- WHAT IS NEEDED
Every line that contains the word "respect" should be copied from the records below.

- GIVEN RECORDS
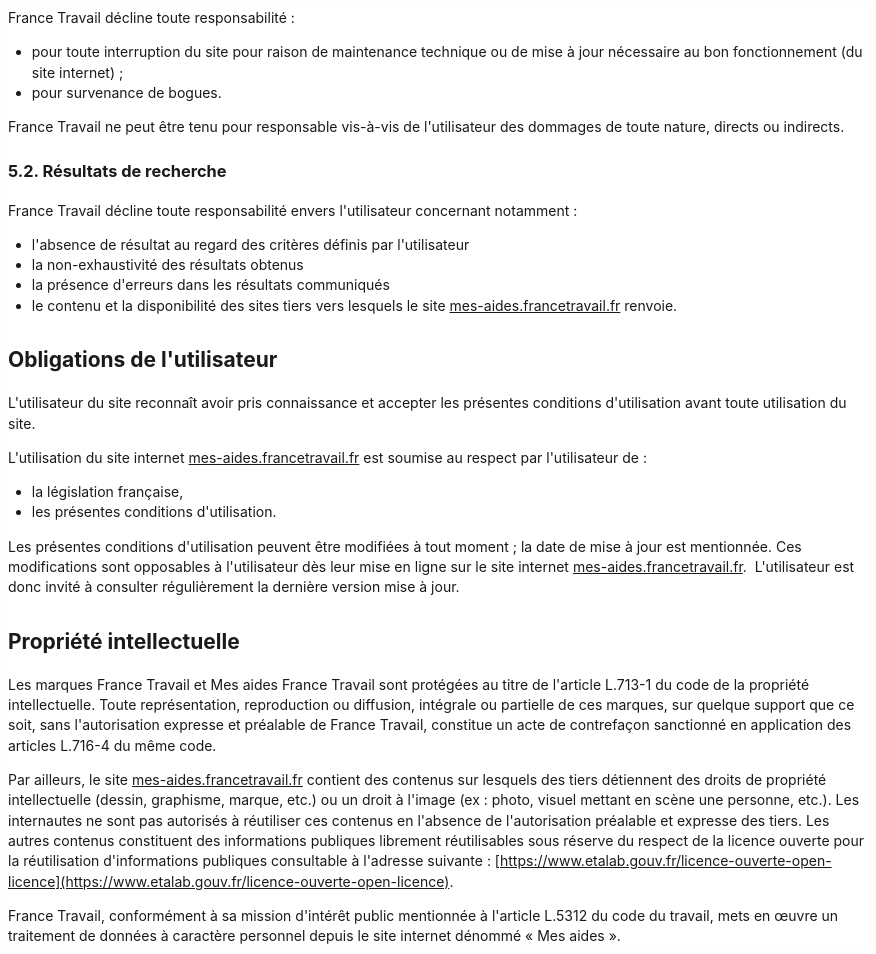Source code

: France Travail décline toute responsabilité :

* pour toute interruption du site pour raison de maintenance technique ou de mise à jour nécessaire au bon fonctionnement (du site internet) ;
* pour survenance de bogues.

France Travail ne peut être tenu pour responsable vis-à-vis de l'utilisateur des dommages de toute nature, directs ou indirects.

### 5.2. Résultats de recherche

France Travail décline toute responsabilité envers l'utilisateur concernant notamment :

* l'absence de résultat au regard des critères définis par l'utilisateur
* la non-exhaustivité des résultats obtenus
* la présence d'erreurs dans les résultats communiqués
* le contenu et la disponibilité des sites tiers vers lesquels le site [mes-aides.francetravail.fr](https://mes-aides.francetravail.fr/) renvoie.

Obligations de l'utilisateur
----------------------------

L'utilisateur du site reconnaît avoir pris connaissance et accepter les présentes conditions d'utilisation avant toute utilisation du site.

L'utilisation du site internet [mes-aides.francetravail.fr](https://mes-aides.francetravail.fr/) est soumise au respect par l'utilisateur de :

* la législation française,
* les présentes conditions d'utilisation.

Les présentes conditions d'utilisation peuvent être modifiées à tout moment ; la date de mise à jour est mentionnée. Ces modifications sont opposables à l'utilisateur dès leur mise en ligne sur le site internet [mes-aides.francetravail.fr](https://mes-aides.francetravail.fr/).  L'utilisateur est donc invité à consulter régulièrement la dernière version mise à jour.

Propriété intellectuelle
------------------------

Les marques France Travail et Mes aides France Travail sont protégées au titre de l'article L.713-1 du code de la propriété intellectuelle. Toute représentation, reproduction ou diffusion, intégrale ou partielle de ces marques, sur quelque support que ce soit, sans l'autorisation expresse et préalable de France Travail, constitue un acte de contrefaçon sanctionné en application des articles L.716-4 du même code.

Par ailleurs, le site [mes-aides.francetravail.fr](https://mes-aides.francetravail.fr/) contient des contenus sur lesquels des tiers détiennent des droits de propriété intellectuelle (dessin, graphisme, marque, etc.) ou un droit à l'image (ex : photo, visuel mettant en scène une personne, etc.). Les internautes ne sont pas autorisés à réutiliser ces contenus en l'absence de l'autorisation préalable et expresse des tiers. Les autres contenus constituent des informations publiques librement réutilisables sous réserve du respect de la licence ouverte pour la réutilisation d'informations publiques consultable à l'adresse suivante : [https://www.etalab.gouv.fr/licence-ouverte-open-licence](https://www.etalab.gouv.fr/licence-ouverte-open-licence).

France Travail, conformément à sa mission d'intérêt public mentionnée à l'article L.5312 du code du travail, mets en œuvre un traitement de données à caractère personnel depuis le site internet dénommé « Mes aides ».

- COMPLETED EXERCISE
L'utilisation du site internet [mes-aides.francetravail.fr](https://mes-aides.francetravail.fr/) est soumise au respect par l'utilisateur de :
Par ailleurs, le site [mes-aides.francetravail.fr](https://mes-aides.francetravail.fr/) contient des contenus sur lesquels des tiers détiennent des droits de propriété intellectuelle (dessin, graphisme, marque, etc.) ou un droit à l'image (ex : photo, visuel mettant en scène une personne, etc.). Les internautes ne sont pas autorisés à réutiliser ces contenus en l'absence de l'autorisation préalable et expresse des tiers. Les autres contenus constituent des informations publiques librement réutilisables sous réserve du respect de la licence ouverte pour la réutilisation d'informations publiques consultable à l'adresse suivante : [https://www.etalab.gouv.fr/licence-ouverte-open-licence](https://www.etalab.gouv.fr/licence-ouverte-open-licence).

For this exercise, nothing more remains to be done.